Macron was blunt. “A trade war doesn’t spare anyone. It will start first of all to hurt U.S. workers, and the cost of raw materials will rise, and industries will become less competitive,” he said. He warned against America becoming more “isolationist” and going against “its own history, its own values.”

There are reports that Trump himself was not eager to even go to Quebec, seeing the G-7 as a distraction ahead of next week's summit with North Korean leader Kim Jong Un. Trump resents the lectures he'll likely receive from Trudeau, Macron and others. “Trump has griped periodically both about German Chancellor Angela Merkel — largely because they disagree on many issues and have had an uneasy rapport — as well as British Prime Minister Theresa May, whom he sees as too politically correct,” my colleagues reported.

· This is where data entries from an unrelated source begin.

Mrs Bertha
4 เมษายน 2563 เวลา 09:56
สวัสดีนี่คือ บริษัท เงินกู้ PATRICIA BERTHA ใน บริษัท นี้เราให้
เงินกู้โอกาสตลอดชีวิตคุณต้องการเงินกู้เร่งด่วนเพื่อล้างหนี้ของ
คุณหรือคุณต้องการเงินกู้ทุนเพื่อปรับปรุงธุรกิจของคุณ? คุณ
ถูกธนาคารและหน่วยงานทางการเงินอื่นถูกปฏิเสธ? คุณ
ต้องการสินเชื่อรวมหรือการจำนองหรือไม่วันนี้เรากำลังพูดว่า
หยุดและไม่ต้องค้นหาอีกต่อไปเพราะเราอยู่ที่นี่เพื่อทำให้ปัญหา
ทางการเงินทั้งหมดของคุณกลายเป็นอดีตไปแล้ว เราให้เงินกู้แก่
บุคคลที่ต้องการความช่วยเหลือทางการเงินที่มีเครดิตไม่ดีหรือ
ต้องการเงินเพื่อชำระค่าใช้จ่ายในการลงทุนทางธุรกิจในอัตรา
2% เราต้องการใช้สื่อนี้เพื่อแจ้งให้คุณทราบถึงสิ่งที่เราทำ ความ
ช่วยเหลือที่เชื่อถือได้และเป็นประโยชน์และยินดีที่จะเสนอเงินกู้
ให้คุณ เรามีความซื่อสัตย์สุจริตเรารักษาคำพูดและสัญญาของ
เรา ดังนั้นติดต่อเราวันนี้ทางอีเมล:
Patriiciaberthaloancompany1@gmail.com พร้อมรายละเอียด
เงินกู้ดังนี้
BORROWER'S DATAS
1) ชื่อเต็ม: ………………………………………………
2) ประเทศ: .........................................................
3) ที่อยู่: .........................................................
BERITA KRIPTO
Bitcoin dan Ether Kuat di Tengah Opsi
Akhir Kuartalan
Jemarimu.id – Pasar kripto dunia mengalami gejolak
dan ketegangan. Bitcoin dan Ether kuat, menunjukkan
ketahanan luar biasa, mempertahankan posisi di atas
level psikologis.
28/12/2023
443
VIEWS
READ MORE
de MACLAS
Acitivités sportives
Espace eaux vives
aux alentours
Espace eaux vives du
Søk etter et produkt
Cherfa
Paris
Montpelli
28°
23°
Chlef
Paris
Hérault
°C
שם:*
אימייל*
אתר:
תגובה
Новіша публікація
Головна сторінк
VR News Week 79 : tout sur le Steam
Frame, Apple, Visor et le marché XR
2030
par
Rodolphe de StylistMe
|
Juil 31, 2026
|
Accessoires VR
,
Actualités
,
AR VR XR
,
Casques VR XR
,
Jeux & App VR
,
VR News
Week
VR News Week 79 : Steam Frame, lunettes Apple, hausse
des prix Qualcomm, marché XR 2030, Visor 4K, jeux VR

White House officials have attempted to soften the mood. “The president wants to go on the trip,” said Larry Kudlow, the director of the National Economic Council. “The president is at ease with all of these tough issues. He’s proven himself to be a leader on the world stage, and he’s achieved great success, as I might add, in foreign policy. So I don’t think there’s any issue there at all.”

But many analysts disagree. “We’re entering new territory with these trade actions here. There really is long-term damage being done to the relationships,” said Jamie Fly, a senior fellow and director of the Future of Geopolitics and Asia programs at the German Marshal Fund, to The Washington Post.

“We’ve isolated ourselves,” said Nicholas Burns, a longtime U.S. diplomat now at the Harvard Kennedy School of Government. “We’ve isolated ourselves on the climate change agreement. We’ve isolated ourselves on Iran, and we’ve isolated ourselves now on trade.”

Looking on from afar, Russian President Vladimir Putin used the moment of discord to score a point. He likened Trump's punitive moves on trade to the sanctions that the United States and Europe slapped on Moscow after it annexed Crimea in 2014. Now they, too, Putin argued, have become victims of Washington's bullying. “Our partners probably thought that these counterproductive policies would never affect them,” Putin said in a nationally broadcast call-in show. “No one wanted to listen, and no one wanted to do anything to stop these tendencies. Here we are.”

The attendees at the G-7 may pay little heed to Putin's gloating, but former U.S. diplomats are worried about what comes next. “The isolation from our G-7 allies undermines the United States’ ability to work with them to confront real challenges in Russia or China or the Middle East,” Dan Price, a former Bush administration official, told the New York Times. “I certainly hope the president and his team will take the opportunity presented by the G-7 summit to find a path forward.”

For now, though, that seems like a long shot. When asked by reporters whether he believed Trump was bothered by growing American isolation, Macron offered a strikingly cold response, seemingly writing off the rest of Trump's time in office. “When you're saying that President Trump doesn't really care, maybe you're right, but no one lives forever,” he said. “Our countries and the commitments we make will extend beyond our lives.”